- Exercise brief
Only the lines from the one containing "- **Authoritative** →" through the end of the material are to be echoed, each exactly as it appears.

- Exercise material

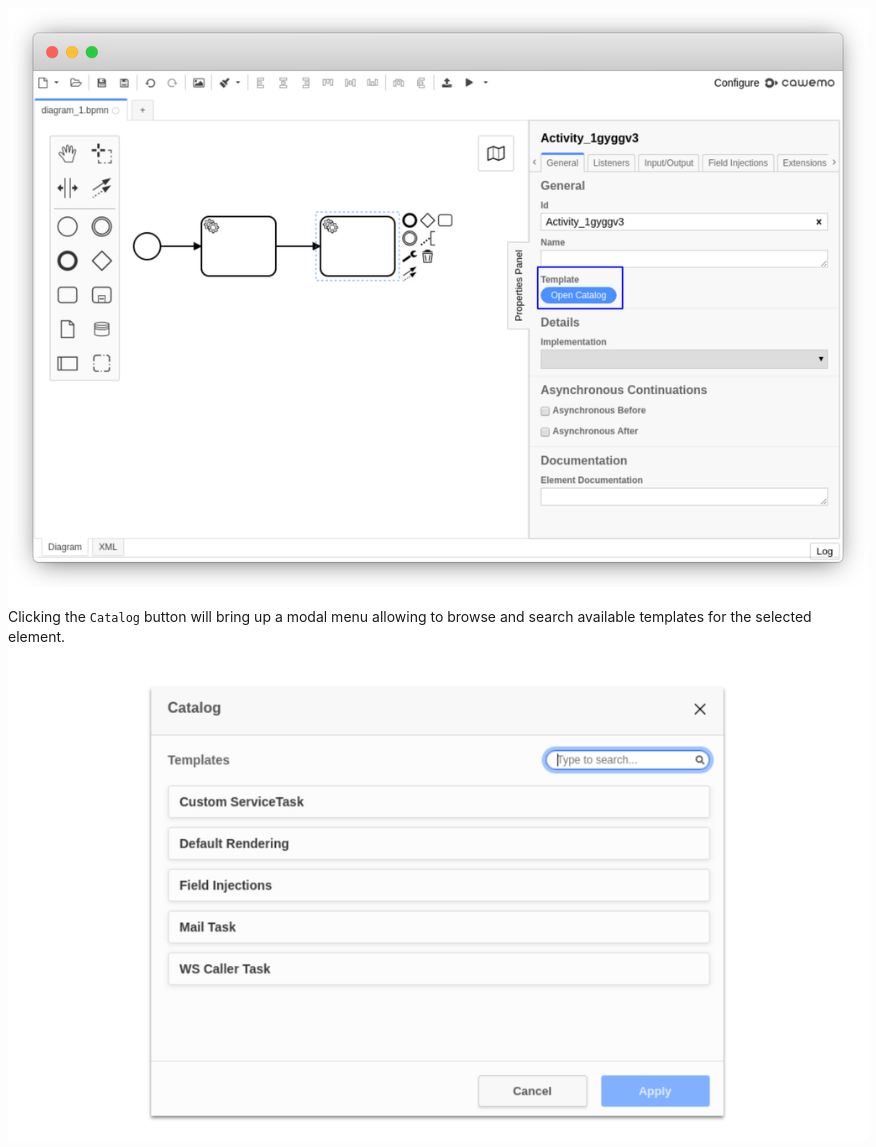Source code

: ![Template Chooser](./chooser.png)

Clicking the `Catalog` button will bring up a modal menu allowing to browse and search available templates for the selected element.

![Modal Menu](./modal.png)
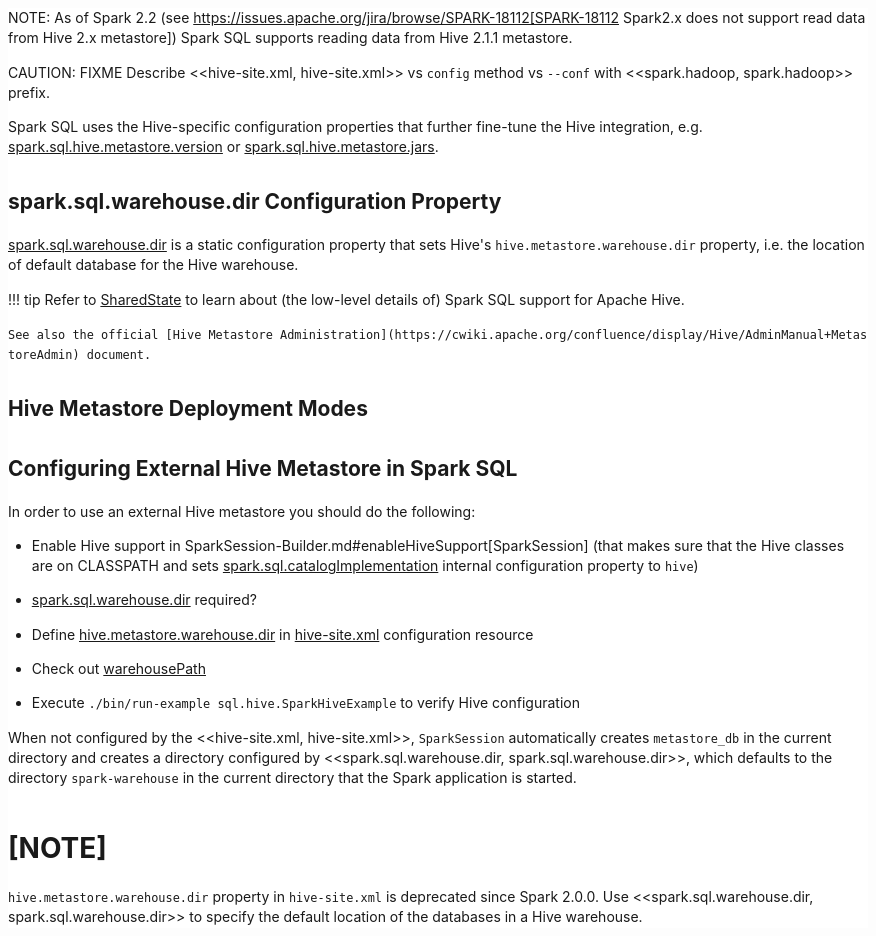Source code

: NOTE: As of Spark 2.2 (see https://issues.apache.org/jira/browse/SPARK-18112[SPARK-18112 Spark2.x does not support read data from Hive 2.x metastore]) Spark SQL supports reading data from Hive 2.1.1 metastore.

CAUTION: FIXME Describe <<hive-site.xml, hive-site.xml>> vs `config` method vs `--conf` with <<spark.hadoop, spark.hadoop>> prefix.

Spark SQL uses the Hive-specific configuration properties that further fine-tune the Hive integration, e.g. [spark.sql.hive.metastore.version](configuration-properties.md#spark.sql.hive.metastore.version) or [spark.sql.hive.metastore.jars](configuration-properties.md#spark.sql.hive.metastore.jars).

## <span id="spark.sql.warehouse.dir"> spark.sql.warehouse.dir Configuration Property

[spark.sql.warehouse.dir](../StaticSQLConf.md#spark.sql.warehouse.dir) is a static configuration property that sets Hive's `hive.metastore.warehouse.dir` property, i.e. the location of default database for the Hive warehouse.

!!! tip
    Refer to [SharedState](../SharedState.md) to learn about (the low-level details of) Spark SQL support for Apache Hive.

    See also the official [Hive Metastore Administration](https://cwiki.apache.org/confluence/display/Hive/AdminManual+MetastoreAdmin) document.

## Hive Metastore Deployment Modes

## Configuring External Hive Metastore in Spark SQL

In order to use an external Hive metastore you should do the following:

* Enable Hive support in SparkSession-Builder.md#enableHiveSupport[SparkSession] (that makes sure that the Hive classes are on CLASSPATH and sets [spark.sql.catalogImplementation](../StaticSQLConf.md#spark.sql.catalogImplementation) internal configuration property to `hive`)

* [spark.sql.warehouse.dir](../StaticSQLConf.md#spark.sql.warehouse.dir) required?

* Define [hive.metastore.warehouse.dir](#hive.metastore.warehouse.dir) in [hive-site.xml](#hive-site.xml) configuration resource

* Check out [warehousePath](../SharedState.md#warehousePath)

* Execute `./bin/run-example sql.hive.SparkHiveExample` to verify Hive configuration

When not configured by the <<hive-site.xml, hive-site.xml>>, `SparkSession` automatically creates `metastore_db` in the current directory and creates a directory configured by <<spark.sql.warehouse.dir, spark.sql.warehouse.dir>>, which defaults to the directory `spark-warehouse` in the current directory that the Spark application is started.

[NOTE]
====
`hive.metastore.warehouse.dir` property in `hive-site.xml` is deprecated since Spark 2.0.0. Use <<spark.sql.warehouse.dir, spark.sql.warehouse.dir>> to specify the default location of the databases in a Hive warehouse.
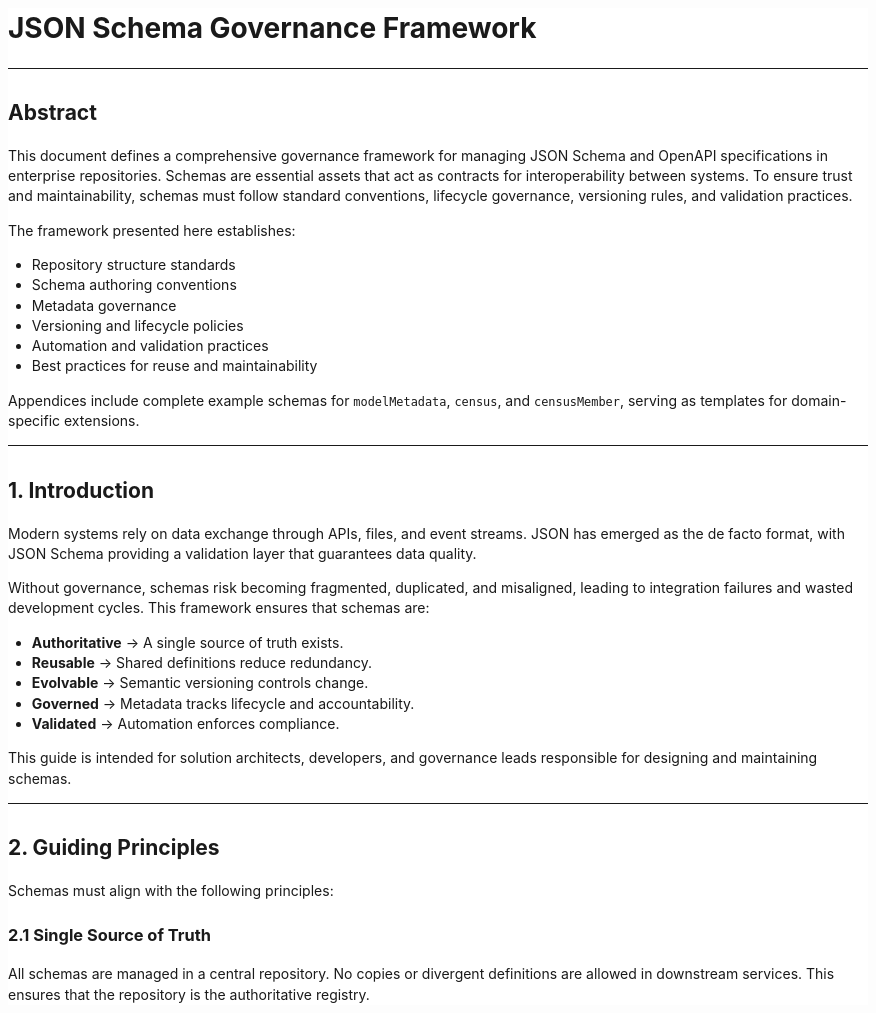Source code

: # JSON Schema Governance Framework

---

## Abstract

This document defines a comprehensive governance framework for managing JSON Schema and OpenAPI specifications in enterprise repositories. Schemas are essential assets that act as contracts for interoperability between systems. To ensure trust and maintainability, schemas must follow standard conventions, lifecycle governance, versioning rules, and validation practices.

The framework presented here establishes:

- Repository structure standards
- Schema authoring conventions
- Metadata governance
- Versioning and lifecycle policies
- Automation and validation practices
- Best practices for reuse and maintainability

Appendices include complete example schemas for `modelMetadata`, `census`, and `censusMember`, serving as templates for domain-specific extensions.

---

## 1. Introduction

Modern systems rely on data exchange through APIs, files, and event streams. JSON has emerged as the de facto format, with JSON Schema providing a validation layer that guarantees data quality.

Without governance, schemas risk becoming fragmented, duplicated, and misaligned, leading to integration failures and wasted development cycles. This framework ensures that schemas are:

- **Authoritative** → A single source of truth exists.
- **Reusable** → Shared definitions reduce redundancy.
- **Evolvable** → Semantic versioning controls change.
- **Governed** → Metadata tracks lifecycle and accountability.
- **Validated** → Automation enforces compliance.

This guide is intended for solution architects, developers, and governance leads responsible for designing and maintaining schemas.

---

## 2. Guiding Principles

Schemas must align with the following principles:

### 2.1 Single Source of Truth

All schemas are managed in a central repository. No copies or divergent definitions are allowed in downstream services. This ensures that the repository is the authoritative registry.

- Output for this exercise
- **Authoritative** → A single source of truth exists.
- **Reusable** → Shared definitions reduce redundancy.
- **Evolvable** → Semantic versioning controls change.
- **Governed** → Metadata tracks lifecycle and accountability.
- **Validated** → Automation enforces compliance.

This guide is intended for solution architects, developers, and governance leads responsible for designing and maintaining schemas.

---

## 2. Guiding Principles

Schemas must align with the following principles:

### 2.1 Single Source of Truth

All schemas are managed in a central repository. No copies or divergent definitions are allowed in downstream services. This ensures that the repository is the authoritative registry.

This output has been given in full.